Obviously there are exceptions to the above, but that's the general rule I use when deciding to use which. That being said I tend to use foreach more often.
Why not use the for-each construct? (I haven't used Java in a while, but this exists in C# and I'm pretty sure Java 1.5 has this too):
List<String> names = new ArrayList<String>();
names.add("a");
names.add("b");
names.add("c");
for (String name : names)
System.out.println(name.charAt(0));
I think scope is the biggest issue here, as you have pointed out.
In the "while" example, the iterator is declared outside the loop, so it will continue to exist after the loop is done. This may cause issues if this same iterator is used again at some later point. E. g. you may forget to initialize it before using it in another loop.

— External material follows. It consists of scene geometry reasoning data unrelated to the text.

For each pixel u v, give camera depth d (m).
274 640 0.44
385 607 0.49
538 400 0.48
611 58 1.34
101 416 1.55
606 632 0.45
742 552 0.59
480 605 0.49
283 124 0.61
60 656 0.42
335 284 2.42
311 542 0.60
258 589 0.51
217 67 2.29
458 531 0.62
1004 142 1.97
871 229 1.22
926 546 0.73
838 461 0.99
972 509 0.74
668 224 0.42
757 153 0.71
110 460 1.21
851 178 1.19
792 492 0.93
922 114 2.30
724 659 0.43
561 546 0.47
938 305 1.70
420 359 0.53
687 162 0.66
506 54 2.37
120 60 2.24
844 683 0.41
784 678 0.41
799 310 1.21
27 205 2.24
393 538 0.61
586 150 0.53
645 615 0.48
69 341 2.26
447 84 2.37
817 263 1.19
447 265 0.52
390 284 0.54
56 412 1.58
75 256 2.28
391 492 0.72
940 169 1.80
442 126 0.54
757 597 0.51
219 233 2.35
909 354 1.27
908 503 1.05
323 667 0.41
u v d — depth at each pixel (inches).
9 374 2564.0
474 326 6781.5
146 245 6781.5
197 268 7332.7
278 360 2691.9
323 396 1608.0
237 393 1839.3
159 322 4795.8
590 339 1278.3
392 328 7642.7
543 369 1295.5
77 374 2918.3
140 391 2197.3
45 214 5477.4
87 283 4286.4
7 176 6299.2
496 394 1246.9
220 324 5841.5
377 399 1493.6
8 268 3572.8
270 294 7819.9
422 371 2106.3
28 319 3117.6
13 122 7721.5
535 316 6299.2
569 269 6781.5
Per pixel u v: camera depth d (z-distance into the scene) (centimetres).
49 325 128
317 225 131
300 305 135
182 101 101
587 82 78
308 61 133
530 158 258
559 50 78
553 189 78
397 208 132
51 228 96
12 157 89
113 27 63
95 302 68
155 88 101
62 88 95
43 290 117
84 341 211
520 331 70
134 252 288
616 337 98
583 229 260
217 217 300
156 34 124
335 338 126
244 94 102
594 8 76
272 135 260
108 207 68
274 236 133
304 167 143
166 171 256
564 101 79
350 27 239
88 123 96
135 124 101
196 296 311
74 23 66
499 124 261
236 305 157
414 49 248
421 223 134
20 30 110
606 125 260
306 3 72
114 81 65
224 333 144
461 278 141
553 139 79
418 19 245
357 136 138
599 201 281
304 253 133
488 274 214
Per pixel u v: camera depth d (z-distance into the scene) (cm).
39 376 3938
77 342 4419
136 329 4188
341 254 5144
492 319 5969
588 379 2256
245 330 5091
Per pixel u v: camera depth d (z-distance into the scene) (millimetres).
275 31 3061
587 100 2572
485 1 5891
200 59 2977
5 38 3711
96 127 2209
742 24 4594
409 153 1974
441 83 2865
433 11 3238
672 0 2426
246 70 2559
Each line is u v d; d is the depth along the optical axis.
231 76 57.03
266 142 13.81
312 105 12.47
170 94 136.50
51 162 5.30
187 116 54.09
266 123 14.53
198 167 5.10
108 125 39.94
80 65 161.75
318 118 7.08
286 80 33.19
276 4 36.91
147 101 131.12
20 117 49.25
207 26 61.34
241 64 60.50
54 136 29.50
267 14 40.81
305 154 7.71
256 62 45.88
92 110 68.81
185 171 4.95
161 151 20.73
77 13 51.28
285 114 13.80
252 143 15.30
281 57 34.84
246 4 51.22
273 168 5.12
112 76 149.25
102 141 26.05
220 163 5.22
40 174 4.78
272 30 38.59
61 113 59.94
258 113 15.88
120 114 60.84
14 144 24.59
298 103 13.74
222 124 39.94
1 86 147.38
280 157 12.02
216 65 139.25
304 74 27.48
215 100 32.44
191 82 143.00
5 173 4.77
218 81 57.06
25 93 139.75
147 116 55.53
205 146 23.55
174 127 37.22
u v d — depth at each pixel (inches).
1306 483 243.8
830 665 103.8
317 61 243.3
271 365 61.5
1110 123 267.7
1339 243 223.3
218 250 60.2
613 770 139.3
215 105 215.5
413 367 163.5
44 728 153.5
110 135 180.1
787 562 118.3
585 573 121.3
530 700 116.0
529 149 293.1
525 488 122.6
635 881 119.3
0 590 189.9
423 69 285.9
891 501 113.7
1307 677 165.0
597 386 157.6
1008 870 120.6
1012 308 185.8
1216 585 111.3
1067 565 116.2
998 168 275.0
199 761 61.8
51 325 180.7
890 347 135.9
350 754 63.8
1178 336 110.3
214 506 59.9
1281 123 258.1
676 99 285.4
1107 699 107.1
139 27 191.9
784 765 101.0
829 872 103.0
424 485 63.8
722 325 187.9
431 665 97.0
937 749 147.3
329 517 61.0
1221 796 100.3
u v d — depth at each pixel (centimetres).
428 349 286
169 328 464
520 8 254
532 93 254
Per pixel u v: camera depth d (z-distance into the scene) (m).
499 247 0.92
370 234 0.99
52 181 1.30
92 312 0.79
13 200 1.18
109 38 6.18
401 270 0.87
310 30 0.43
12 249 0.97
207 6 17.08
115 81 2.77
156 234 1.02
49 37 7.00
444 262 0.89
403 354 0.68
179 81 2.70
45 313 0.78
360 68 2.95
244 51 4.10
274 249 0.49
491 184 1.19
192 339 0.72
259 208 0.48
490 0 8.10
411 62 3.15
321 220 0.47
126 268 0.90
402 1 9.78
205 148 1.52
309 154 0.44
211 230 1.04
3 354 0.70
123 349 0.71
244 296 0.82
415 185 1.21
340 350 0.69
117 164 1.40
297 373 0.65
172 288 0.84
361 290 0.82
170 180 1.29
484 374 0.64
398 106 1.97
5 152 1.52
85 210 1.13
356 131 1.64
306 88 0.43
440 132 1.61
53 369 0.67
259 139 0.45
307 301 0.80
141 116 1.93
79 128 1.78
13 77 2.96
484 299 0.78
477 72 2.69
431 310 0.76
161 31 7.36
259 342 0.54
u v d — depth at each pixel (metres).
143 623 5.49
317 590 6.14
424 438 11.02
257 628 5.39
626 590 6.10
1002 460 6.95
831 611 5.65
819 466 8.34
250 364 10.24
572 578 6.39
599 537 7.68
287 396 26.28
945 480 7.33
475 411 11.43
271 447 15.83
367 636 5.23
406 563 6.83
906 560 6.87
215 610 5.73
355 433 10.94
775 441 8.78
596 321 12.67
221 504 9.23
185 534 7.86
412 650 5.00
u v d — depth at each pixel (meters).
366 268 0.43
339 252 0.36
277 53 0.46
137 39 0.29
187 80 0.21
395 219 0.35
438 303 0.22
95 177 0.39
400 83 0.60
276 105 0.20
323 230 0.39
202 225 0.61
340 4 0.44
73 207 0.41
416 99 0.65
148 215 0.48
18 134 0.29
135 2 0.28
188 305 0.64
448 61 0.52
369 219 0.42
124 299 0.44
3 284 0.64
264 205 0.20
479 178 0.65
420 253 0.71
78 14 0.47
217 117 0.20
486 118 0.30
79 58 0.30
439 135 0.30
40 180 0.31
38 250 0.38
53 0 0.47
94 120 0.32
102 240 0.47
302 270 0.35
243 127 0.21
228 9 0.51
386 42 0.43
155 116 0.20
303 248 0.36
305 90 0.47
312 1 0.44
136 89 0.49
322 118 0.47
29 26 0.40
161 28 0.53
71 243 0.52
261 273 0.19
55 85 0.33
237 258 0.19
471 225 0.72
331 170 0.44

In the "for" example, the iterator is declared inside the loop, so its scope is limited to the loop. If you try to use it after the loop, you will get a compiler error.
if you're only going to use the iterator once and throw it away, the second form is preferred; otherwise you must use the first form
IMHO, the for loop is less readable in this scenario, if you look at this code from the perspective of English language. I am working on a code where author does abuse for loop, and it ain't pretty. Compare following:
for (; (currUserObjectIndex < _domainObjectReferences.Length) && (_domainObjectReferences[currUserObjectIndex].VisualIndex == index); ++currUserObjectIndex)
++currNumUserObjects;
vs
while (currUserObjectIndex < _domainObjectReferences.Length && _domainObjectReferences[currUserObjectIndex].VisualIndex == index)
{
++currNumUserObjects;
++currUserObjectIndex;
}
I would agree that the "for" loop is clearer and more appropriate when iterating.
The "while" loop is appropriate for polling, or where the number of loops to meet exit condition will change based on activity inside the loop.
Not that it probably matters in this case, but Compilers, VMs and CPU's normally have special optimization techniques they user under the hood that will make for loops performance better (and in the near future parallel), in general they don't do that with while loops (because its harder to determine how it's actually going to run). But in most cases code clarity should trump optimization.
Using for loop you can work with a single variable, as it sets the scope of variable for a current working for loop only. However this is not possible in while loop.
For Example:
int i; for(i=0; in1;i++) do something..
for(i=0;i n2;i+=2) do something.
So after 1st loop i=n1-1 at the end. But while using second loop you can set i again to 0.
However
int i=0;
while(i less than limit) { do something ..; i++; }
Hence i is set to limit-1 at the end. So you cant use same i in another while loop.
Either is fine. I use for () myself, and I don't know if there are compile issues. I suspect they both get optimized down to pretty much the same thing.
I agree that the for loop should be used whenever possible but sometimes there's more complex logic that controls the iterator in the body of the loop. In that case you have to go with while.
I was the for loop for clarity. While I use the while loop when faced with some undeterministic condition.
Both are fine, but remember that sometimes access to the Iterator directly is useful (such as if you are removing elements that match a certain condition - you will get a ConcurrentModificationException if you do collection.remove(o) inside a for(T o : collection) loop).
I prefer to write the for(blah : blah) [foreach] syntax almost all of the time because it seems more naturally readable to me. The concept of iterators in general don't really have parallels outside of programming
Academia tends to prefer the while-loop as it makes for less complicated reasoning about programs. I tend to prefer the for- or foreach-loop structures as they make for easier-to-read code.
Although both are really fine, I tend to use the first example because it is easier to read.
There are fewer operations happening on each line with the while() loop, making the code easier for someone new to the code to understand what's going on.
That type of construct also allows me to group initializations in a common location (at the top of the method) which also simplifies commenting for me, and conceptualization for someone reading it for the first time.